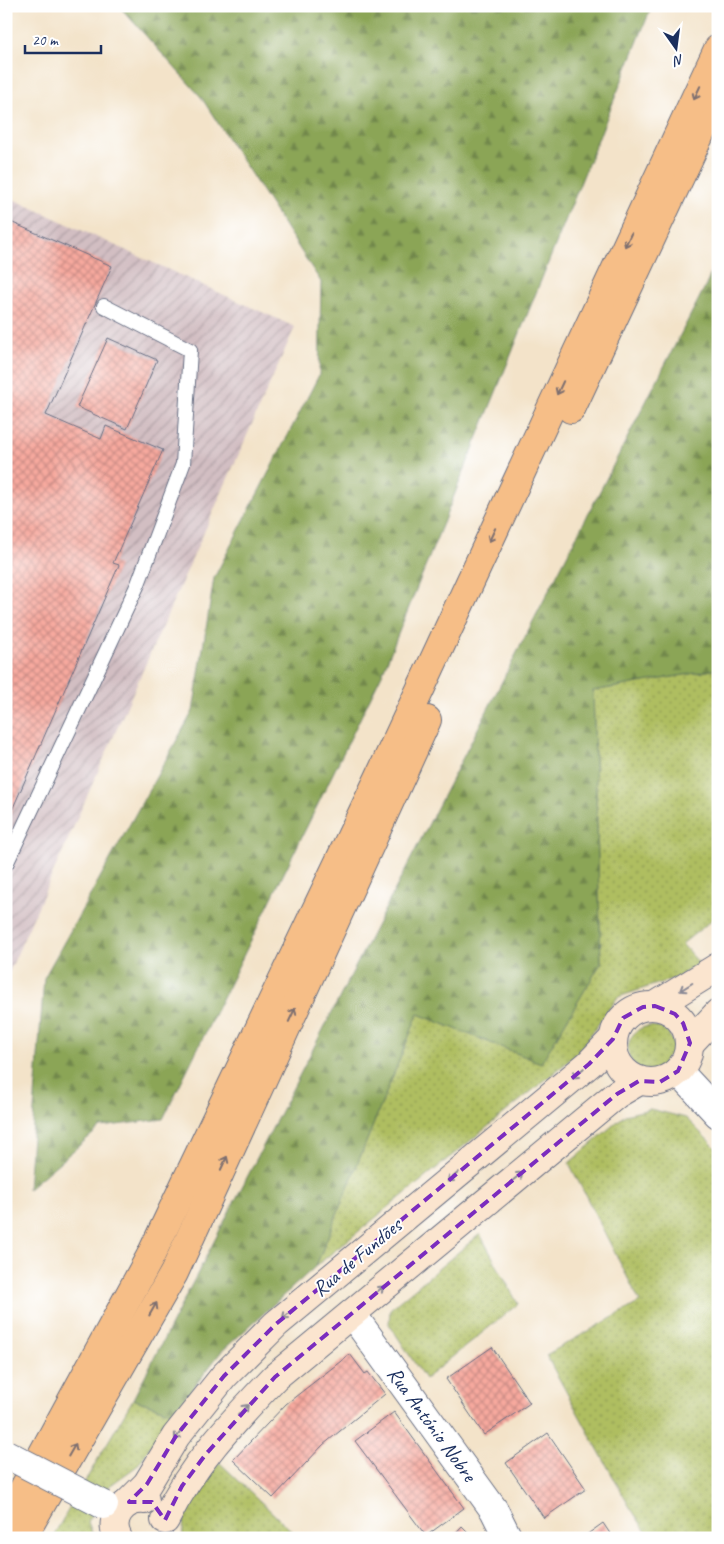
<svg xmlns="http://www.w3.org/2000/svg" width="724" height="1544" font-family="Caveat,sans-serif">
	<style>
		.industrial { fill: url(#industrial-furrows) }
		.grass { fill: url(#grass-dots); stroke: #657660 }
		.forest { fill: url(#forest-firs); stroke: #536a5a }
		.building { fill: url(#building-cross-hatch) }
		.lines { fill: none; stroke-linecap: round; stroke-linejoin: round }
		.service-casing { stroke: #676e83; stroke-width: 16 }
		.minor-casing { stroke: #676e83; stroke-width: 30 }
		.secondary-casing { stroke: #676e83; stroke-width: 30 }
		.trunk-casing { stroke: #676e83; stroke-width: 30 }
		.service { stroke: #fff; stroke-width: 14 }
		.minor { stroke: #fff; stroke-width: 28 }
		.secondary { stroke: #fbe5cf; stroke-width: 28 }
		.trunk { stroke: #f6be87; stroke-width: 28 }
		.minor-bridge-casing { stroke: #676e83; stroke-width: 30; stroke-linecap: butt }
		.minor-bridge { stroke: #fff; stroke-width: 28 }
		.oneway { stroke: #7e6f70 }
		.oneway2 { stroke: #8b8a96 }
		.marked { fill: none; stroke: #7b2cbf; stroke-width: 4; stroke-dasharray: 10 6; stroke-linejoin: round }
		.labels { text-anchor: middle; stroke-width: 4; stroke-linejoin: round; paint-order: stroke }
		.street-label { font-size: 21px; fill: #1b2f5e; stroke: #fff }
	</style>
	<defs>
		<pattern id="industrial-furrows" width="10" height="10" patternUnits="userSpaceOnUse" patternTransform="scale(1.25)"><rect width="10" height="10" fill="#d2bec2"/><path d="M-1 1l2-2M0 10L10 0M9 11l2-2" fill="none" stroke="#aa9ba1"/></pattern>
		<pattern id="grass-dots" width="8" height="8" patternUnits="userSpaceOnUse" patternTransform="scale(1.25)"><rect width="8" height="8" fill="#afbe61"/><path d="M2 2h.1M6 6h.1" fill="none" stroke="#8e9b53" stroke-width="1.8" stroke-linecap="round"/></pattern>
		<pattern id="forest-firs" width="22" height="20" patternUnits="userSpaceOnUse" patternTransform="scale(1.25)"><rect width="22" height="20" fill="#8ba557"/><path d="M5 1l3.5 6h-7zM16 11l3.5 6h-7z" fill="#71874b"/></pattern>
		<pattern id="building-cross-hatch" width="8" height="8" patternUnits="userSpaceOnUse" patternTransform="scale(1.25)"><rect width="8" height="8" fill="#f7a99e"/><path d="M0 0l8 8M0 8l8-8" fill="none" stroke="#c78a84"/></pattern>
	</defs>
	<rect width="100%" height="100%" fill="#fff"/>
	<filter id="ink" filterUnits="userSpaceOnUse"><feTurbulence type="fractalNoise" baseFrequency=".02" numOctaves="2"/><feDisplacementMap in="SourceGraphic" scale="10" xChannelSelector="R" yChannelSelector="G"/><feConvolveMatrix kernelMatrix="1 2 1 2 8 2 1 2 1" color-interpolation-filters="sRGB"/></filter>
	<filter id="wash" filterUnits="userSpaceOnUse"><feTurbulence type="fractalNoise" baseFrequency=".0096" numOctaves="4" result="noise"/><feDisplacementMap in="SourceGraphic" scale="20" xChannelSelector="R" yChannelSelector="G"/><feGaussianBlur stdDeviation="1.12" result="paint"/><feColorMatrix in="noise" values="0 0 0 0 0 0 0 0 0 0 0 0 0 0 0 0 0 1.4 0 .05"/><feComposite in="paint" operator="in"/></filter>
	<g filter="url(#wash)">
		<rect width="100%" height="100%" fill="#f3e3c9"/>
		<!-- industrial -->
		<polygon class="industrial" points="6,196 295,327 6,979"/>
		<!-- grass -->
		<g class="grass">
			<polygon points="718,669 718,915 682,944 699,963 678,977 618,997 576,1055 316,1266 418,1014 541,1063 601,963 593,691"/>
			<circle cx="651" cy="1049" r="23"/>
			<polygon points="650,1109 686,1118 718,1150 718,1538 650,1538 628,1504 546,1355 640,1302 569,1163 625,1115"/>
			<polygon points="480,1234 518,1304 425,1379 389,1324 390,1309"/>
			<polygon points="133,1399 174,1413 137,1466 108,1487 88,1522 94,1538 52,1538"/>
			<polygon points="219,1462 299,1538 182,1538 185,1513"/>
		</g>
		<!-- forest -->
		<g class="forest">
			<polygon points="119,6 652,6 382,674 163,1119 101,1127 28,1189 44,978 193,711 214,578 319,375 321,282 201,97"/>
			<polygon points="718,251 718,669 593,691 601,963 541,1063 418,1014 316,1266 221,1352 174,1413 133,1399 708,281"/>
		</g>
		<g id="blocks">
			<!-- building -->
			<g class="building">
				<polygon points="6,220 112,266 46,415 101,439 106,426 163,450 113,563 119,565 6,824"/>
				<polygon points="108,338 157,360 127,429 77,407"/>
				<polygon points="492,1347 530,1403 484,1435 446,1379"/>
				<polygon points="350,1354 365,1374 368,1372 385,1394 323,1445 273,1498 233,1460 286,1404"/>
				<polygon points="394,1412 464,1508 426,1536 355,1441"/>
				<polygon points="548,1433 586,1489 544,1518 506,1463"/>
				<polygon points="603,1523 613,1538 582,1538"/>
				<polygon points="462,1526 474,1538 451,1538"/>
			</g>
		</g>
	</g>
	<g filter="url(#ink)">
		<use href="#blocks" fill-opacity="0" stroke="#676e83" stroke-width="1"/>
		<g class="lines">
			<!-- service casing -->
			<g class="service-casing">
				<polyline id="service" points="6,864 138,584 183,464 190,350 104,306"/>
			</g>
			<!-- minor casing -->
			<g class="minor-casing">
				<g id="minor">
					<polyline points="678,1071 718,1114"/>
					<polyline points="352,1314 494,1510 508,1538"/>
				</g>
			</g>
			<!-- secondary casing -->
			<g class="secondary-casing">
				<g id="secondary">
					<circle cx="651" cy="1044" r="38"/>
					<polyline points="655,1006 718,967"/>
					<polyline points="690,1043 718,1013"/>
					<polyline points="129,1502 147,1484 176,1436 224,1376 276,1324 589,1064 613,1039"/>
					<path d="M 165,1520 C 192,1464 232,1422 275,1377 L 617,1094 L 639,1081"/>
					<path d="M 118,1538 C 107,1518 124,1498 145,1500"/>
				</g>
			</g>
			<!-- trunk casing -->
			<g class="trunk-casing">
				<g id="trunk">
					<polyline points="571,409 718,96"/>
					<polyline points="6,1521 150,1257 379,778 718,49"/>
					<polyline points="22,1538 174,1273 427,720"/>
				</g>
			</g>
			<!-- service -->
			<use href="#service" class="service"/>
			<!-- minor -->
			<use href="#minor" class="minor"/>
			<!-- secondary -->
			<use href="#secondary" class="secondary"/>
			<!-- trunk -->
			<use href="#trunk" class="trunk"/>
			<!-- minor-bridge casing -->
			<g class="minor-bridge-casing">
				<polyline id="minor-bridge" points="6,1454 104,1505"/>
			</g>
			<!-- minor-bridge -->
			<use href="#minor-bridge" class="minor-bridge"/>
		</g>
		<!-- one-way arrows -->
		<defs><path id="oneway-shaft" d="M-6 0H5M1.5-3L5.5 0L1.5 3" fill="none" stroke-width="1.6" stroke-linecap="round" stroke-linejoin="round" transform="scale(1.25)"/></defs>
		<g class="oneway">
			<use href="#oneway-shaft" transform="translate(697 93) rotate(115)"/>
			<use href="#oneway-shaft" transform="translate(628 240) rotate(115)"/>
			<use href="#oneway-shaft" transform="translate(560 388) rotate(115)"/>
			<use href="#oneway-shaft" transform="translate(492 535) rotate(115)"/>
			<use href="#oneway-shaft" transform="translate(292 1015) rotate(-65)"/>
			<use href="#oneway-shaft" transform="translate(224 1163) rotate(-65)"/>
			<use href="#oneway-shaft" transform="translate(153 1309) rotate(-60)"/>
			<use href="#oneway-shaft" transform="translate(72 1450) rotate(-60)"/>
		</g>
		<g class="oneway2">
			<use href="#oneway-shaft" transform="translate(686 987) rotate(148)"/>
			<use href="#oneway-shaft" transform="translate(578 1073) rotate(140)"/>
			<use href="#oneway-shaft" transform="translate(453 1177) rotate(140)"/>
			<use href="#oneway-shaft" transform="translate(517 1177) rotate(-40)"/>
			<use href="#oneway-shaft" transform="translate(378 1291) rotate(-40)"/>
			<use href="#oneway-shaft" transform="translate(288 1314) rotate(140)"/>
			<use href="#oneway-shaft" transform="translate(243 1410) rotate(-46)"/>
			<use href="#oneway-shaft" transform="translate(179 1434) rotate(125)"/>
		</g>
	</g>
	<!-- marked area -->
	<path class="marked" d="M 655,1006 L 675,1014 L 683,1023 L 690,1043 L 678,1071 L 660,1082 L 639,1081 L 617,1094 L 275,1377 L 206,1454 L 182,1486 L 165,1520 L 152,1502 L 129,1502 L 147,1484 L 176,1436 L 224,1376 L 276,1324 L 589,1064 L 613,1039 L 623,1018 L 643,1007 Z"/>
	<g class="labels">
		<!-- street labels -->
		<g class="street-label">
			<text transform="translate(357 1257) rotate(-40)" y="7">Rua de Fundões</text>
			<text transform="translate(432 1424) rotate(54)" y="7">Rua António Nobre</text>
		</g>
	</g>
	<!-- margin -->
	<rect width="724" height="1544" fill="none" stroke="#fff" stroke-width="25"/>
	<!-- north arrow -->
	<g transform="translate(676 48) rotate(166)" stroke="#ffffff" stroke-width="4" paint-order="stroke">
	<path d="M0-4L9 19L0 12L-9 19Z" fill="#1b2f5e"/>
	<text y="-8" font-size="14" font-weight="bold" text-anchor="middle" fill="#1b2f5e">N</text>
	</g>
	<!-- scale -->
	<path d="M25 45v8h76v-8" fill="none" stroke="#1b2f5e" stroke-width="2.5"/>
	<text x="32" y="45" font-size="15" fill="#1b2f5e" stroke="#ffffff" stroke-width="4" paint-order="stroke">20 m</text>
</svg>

◆ Assigned task ◆
Examine the records and pull out every line where the string "lines" occurs.

◆ Response ◆
		.lines { fill: none; stroke-linecap: round; stroke-linejoin: round }
		<g class="lines">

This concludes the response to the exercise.